Daniele Gatti sagt Adieu. Mit Ende dieser Saison verlässt das gebürtige Mailander das Orchestre National de France nach acht Jahren als Chefdirigent und übernimmt ab der kommenden Spielzeit das Concertgebouworchester in Amsterdam. Im Rahmen seiner Abschiedstournee mit den Parisern gastierte Gatti (siehe Kritik) auch im Wiener Musikverein und nahm sich Zeit für ein Gespräch.

KURIER: Maestro Gatti, fällt Ihnen der Abschied schwer?

Daniele Gatti: Es ist ein guter Zeitpunkt, die Position in Paris aufzugeben. Ich vergleiche das gerne mit einer Ehe. Man trennt sich letztlich, bleibt aber befreundet. Die Zeit in Paris war sehr schön, und ich denke, wir haben künstlerisch auch einiges erreicht. Aber die Gefahr der Routine ist nach einer so langen Zeit doch gegeben. Ich bin keiner, der Positionen in alle Ewigkeit behalten will. Und ich habe auch noch nie um eine Position als Chefdirigent gekämpft. Ich bin kein Orchesterjäger.

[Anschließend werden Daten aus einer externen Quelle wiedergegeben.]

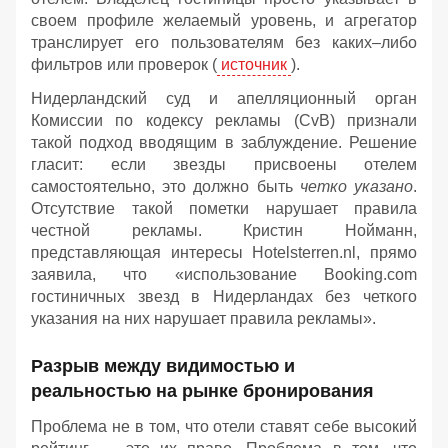
своем профиле желаемый уровень, и агрегатор
транслирует его пользователям без каких–либо
фильтров или проверок (
источник
).
Нидерландский суд и апелляционный орган
Комиссии по кодексу рекламы (CvB) признали
такой подход вводящим в заблуждение. Решение
гласит: если звезды присвоены отелем
самостоятельно, это должно быть
четко указано
.
Отсутствие такой пометки нарушает правила
честной рекламы. Кристин Нойманн,
представляющая интересы Hotelsterren.nl, прямо
заявила, что «использование Booking.com
гостиничных звезд в Нидерландах без четкого
указания на них нарушает правила рекламы».
Разрыв между видимостью и
реальностью на рынке бронирования
Проблема не в том, что отели ставят себе высокий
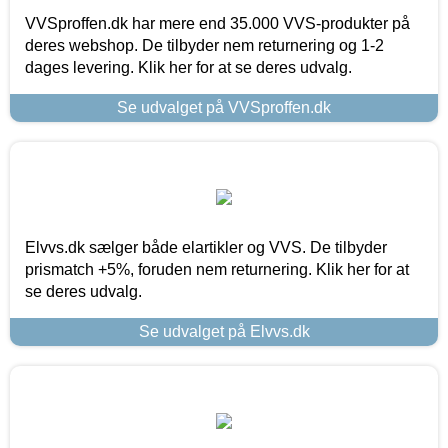
VVSproffen.dk har mere end 35.000 VVS-produkter på
deres webshop. De tilbyder nem returnering og 1-2
dages levering. Klik her for at se deres udvalg.
Se udvalget på VVSproffen.dk
Elvvs.dk sælger både elartikler og VVS. De tilbyder
prismatch +5%, foruden nem returnering. Klik her for at
se deres udvalg.
Se udvalget på Elvvs.dk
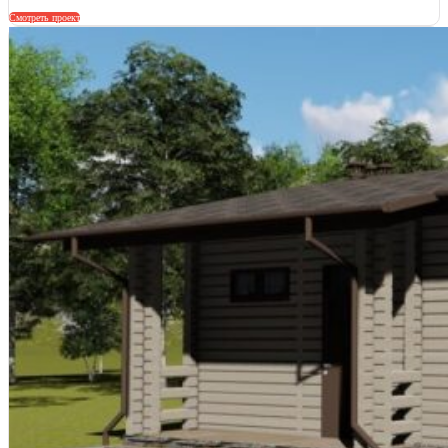
Смотреть проект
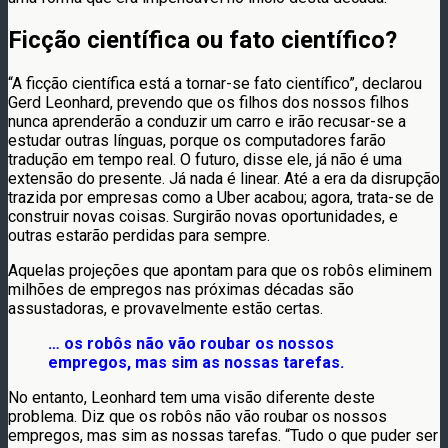
Ficção científica ou fato científico?
“A ficção científica está a tornar-se fato científico”, declarou
Gerd Leonhard, prevendo que os filhos dos nossos filhos
nunca aprenderão a conduzir um carro e irão recusar-se a
estudar outras línguas, porque os computadores farão
tradução em tempo real. O futuro, disse ele, já não é uma
extensão do presente. Já nada é linear. Até a era da disrupção
trazida por empresas como a Uber acabou; agora, trata-se de
construir novas coisas. Surgirão novas oportunidades, e
outras estarão perdidas para sempre.
Aquelas projeções que apontam para que os robôs eliminem
milhões de empregos nas próximas décadas são
assustadoras, e provavelmente estão certas.
… os robôs não vão roubar os nossos
empregos, mas sim as nossas tarefas.
No entanto, Leonhard tem uma visão diferente deste
problema. Diz que os robôs não vão roubar os nossos
empregos, mas sim as nossas tarefas. “Tudo o que puder ser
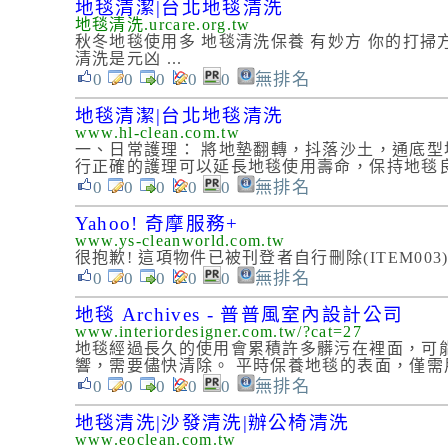
地毯清潔|台北地毯清洗
地毯清洗.urcare.org.tw
秋冬地毯使用多 地毯清洗保養 有妙方 你的打
清洗是元凶 ...
0
0
0
0
0
無排名
地毯清潔|台北地毯清洗
www.hl-clean.com.tw
一、日常護理： 將地墊翻轉，抖落沙土，通底型地
行正確的護理可以延長地毯使用壽命，保持地毯
0
0
0
0
0
無排名
Yahoo! 奇摩服務+
www.ys-cleanworld.com.tw
很抱歉! 這項物件已被刊登者自行刪除(ITEM003
0
0
0
0
0
無排名
地毯 Archives - 普普風室內設計公司
www.interiordesigner.com.tw/?cat=27
地毯經過長久的使用會累積許多髒污在裡面，可
響，需要儘快清除。 平時保養地毯的表面，僅
0
0
0
0
0
無排名
地毯清洗|沙發清洗|辦公椅清洗
www.eoclean.com.tw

Dennoch übernehmen Sie als Nachfolger von Mariss Jansons das berühmte Amsterdamer Concertgebouw ...

Als Mariss Jansons seinen Abschied angekündigt hat, wurde ich vom Orchester gefragt. Wir kennen einander lange und haben ein sehr gutes Verhältnis miteinander. Das Concertgebouw ist eines der besten Orchester der Welt, wo ich als Dirigent meine persönlichen Farbtupfer hinterlassen kann.

Die wären?

Ich bin jemand, der gern in historischen Linien denkt. Mir schwebt eine Reise von Bruckner über Mahler hin zur Zweiten Wiener Schule vor. Es ist kein Geheimnis, dass ich Schönberg, Berg, Webern extrem schätze. Und Wagner!

Dessen "Tristan" Sie im Mai in Paris dirigieren. Gibt es auch für Wien Opernpläne?

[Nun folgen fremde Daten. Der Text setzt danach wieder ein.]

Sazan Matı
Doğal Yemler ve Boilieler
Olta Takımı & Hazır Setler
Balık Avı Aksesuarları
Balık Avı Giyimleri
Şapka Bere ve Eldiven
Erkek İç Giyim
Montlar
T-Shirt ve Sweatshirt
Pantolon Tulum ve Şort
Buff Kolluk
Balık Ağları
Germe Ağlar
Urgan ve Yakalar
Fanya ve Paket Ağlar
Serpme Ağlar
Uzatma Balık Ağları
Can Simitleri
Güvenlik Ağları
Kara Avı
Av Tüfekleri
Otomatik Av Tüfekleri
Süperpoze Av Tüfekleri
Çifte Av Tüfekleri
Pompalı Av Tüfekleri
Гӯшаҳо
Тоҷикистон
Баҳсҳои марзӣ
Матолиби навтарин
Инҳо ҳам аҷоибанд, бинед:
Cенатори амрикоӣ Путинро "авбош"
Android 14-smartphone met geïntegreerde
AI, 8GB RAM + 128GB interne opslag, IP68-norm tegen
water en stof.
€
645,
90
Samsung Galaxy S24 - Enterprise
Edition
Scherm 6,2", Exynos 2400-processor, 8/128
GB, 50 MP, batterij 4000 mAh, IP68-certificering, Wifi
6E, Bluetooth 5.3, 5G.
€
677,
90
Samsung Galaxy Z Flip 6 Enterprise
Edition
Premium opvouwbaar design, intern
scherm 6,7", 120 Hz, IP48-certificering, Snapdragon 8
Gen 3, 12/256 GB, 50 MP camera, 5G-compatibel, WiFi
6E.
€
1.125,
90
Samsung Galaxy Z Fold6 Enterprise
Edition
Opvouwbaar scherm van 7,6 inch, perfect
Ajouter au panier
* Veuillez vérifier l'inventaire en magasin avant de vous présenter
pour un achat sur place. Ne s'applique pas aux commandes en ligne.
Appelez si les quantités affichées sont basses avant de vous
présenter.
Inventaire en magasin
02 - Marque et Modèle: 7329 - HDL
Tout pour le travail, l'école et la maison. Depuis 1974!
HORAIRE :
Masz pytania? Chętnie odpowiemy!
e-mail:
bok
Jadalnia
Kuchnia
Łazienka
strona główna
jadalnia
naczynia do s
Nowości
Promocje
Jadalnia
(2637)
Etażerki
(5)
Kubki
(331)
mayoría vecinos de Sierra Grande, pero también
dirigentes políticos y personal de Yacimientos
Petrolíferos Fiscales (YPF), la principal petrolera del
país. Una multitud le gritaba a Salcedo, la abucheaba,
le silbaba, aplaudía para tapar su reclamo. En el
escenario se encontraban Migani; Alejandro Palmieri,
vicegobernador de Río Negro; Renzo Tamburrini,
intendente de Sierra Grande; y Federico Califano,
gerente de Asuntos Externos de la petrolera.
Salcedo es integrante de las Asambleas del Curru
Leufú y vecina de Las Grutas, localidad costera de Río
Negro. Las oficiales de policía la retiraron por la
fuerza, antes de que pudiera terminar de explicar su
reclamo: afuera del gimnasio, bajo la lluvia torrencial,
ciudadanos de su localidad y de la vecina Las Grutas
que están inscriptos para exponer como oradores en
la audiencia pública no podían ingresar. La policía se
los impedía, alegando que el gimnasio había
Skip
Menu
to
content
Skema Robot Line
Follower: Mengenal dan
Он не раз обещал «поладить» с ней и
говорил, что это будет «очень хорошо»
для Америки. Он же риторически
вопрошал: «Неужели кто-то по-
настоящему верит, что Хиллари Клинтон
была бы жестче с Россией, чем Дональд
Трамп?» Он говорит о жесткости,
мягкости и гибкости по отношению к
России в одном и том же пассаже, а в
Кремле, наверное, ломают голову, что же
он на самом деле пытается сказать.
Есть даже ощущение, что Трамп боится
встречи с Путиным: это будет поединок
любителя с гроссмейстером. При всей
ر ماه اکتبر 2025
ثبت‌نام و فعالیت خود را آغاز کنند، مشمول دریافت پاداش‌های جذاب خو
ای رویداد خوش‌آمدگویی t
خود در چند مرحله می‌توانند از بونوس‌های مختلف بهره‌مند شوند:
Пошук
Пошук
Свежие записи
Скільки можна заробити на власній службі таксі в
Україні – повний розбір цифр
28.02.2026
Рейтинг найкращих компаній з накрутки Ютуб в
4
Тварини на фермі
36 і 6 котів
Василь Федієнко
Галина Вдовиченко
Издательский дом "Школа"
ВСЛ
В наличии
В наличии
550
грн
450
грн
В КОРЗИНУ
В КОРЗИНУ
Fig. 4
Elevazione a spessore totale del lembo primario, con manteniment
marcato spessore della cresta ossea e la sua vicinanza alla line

Direktor Dominique Meyer und ich sind laufend im Gespräch. Aber ich will mich sehr auf Amsterdam konzentrieren und das Orchester etwa heuer bei den Salzburger Festspielen oder in Grafenegg präsentieren. Der Musikverein ist auch sehr wichtig. Dazu kommt, dass man Oper sehr gut vorbereiten muss. Man muss – wie bei allen Werken – die Partitur Note für Note lesen. Immer wieder. Bis im Kopf das jeweilige Konzert oder die jeweilige Oper erklingt. Die schönste Musik ist für mich nämlich eigentlich jene, die sich ausschließlich im Kopf abspielt. Da klingt sie ideal. Bei der Aufführung selbst kann man dann nur versuchen, möglichst nahe an dieses innere Ideal heranzukommen.

Wann gelingt das?

Das spürt man. Wenn sich im Saal zwischen Orchester, Publikum und Dirigent eine Energie aufbaut, die einen alles vergessen lässt, dann hat man etwas richtig gemacht. Als Dirigent ist man ja nur Diener am Komponisten und am Publikum.